- **Provided text**:
TuitionGoWhere Practice Paper (AI)

Subject: Mathematics H1
Level: A-Level
Paper: Practice Paper — Statistics & Probability
Version: 4 of 5
Duration: 1 hour 30 minutes
Total Marks: 60

Name: ___________________________
Class: ___________________________
Date: ___________________________

Instructions

Write your answers in the spaces provided.
Show all working clearly. Marks are awarded for correct reasoning and method, not only for the final answer.
Give non-exact answers correct to 3 significant figures unless otherwise stated.
A graphing calculator may be used.
The total mark for this paper is 60.
The number of marks for each question or part-question is shown in brackets [ ].

Section A: Pure Statistics (30 marks)

Answer ALL questions in this section.

Question 1

A random sample of 8 students recorded the number of hours they spent on revision in a week:

$12,\ 15,\ 10,\ 18,\ 14,\ 11,\ 16,\ 13$

Calculate the unbiased estimates of the population mean and population variance. [4]

.......................................................................................................................

Question 2

The random variable $X \sim \mathrm{B}(20, 0.35)$ .

- **Parts of the exercise**:
- A) In the statistics practice paper, rewrite the instructions that begin "Write your answers in the spaces provided" as a short bulleted list, keeping every rule they give.
- B) Answer these from the statistics practice paper, one line each:
(i) How long is the paper?
(ii) How many students are in the sample in Question 1?
(iii) What distribution does the random variable X follow in Question 2?
- C) Write the next part of the statistics practice paper, picking up right after the sentence "The random variable $X \sim \mathrm{B}(20, 0.35)$."
The items that come after the practice paper play no part in anything asked here.

- **Input data**:
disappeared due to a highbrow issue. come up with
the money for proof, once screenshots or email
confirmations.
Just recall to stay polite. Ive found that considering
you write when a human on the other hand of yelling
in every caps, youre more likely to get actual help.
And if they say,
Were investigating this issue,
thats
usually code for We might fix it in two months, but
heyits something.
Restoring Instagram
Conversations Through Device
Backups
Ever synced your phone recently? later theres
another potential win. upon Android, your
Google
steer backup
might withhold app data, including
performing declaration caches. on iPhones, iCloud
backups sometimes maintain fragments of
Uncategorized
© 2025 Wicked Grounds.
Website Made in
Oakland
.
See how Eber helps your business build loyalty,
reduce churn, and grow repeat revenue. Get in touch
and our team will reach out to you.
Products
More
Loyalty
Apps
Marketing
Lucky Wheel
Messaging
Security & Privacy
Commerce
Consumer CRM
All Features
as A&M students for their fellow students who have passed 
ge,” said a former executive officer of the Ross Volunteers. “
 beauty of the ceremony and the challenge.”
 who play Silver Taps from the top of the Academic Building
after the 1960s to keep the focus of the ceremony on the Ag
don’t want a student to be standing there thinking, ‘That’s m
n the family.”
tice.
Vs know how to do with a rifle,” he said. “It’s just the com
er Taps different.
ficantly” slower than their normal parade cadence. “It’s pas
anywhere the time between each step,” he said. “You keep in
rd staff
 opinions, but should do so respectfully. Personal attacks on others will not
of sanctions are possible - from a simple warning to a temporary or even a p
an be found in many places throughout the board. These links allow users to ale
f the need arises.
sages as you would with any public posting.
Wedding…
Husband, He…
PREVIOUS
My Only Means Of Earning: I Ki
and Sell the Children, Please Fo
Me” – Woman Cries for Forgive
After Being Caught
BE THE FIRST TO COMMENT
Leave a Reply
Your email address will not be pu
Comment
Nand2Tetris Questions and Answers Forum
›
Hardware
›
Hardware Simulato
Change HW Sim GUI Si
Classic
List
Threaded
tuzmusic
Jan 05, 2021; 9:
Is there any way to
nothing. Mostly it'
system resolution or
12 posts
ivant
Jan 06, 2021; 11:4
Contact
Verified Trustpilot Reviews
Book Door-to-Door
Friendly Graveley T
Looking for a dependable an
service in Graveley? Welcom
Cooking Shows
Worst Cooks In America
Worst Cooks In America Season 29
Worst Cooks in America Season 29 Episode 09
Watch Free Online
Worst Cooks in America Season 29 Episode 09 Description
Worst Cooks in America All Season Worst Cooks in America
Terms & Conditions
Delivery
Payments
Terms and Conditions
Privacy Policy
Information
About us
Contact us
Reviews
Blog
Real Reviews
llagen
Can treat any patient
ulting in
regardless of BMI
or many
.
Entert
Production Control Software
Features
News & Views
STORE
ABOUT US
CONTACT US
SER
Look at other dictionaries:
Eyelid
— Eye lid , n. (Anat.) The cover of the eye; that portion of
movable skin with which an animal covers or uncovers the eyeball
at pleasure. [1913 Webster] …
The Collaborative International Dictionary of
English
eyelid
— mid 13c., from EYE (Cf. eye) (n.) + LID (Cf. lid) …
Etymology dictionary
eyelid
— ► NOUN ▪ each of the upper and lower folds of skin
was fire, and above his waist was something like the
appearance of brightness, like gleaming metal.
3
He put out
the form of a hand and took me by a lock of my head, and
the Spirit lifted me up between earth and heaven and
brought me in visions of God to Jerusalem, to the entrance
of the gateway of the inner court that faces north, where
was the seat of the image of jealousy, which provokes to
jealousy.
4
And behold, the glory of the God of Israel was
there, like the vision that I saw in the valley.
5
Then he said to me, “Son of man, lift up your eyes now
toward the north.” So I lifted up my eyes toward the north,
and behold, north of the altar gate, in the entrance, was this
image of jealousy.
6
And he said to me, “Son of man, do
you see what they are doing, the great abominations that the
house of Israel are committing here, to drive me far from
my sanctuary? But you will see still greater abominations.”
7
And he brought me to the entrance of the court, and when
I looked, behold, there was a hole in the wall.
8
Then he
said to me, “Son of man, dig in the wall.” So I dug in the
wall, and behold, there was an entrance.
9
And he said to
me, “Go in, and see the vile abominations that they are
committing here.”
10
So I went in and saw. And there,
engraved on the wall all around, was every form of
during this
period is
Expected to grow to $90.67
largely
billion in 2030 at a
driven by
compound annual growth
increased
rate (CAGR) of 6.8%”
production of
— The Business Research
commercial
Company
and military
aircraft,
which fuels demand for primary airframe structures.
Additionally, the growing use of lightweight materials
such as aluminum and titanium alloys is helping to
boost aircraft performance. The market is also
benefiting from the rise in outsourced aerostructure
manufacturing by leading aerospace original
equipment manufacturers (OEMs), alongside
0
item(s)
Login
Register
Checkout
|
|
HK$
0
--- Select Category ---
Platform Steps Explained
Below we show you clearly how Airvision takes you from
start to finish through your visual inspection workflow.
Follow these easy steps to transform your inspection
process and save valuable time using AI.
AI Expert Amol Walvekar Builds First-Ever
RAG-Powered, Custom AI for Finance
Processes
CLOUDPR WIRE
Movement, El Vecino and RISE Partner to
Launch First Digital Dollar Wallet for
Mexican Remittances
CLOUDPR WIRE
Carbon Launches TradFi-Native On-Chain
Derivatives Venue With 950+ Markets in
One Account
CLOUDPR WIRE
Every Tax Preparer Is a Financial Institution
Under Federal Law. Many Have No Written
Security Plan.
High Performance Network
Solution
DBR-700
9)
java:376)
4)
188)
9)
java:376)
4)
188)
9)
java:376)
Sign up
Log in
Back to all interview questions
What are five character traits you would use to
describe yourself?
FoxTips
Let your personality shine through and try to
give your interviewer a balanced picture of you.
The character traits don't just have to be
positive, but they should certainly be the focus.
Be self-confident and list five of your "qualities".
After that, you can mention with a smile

- **Solved tasks**:
- A)
- Answer in the spaces provided.
- Show all working; marks go to method and reasoning, not only the final answer.
- Round non-exact answers to 3 significant figures unless told otherwise.
- A graphing calculator is allowed.
- The paper is worth 60 marks in total.
- Marks for each question or part are shown in brackets [ ].

- B)
(i) 1 hour 30 minutes
(ii) 8
(iii) B(20, 0.35)

- C)
(a) Find $\mathrm{P}(X = 7)$ . [2]

.......................................................................................................................

(b) Find $\mathrm{P}(X \geq 6)$ . [3]

.......................................................................................................................

Question 3

A continuous random variable $X$ has probability density function given by

$f(x) = \begin{cases} \dfrac{1}{9}x^2 & 0 \leq x \leq 3, \\ 0 & \text{otherwise.} \end{cases}$

(a) Find $\mathrm{E}(X)$ . [3]

.......................................................................................................................

(b) Find $\mathrm{P}(X > 2)$ . [3]

.......................................................................................................................

Question 4

The heights of a certain species of plant are normally distributed with mean $\mu$ cm and standard deviation $\sigma$ cm. It is known that 15% of the plants have heights exceeding 82 cm and 10% have heights below 54 cm.

(a) Show that $\mu \approx 69.1$ and $\sigma \approx 12.4$ . [5]

.......................................................................................................................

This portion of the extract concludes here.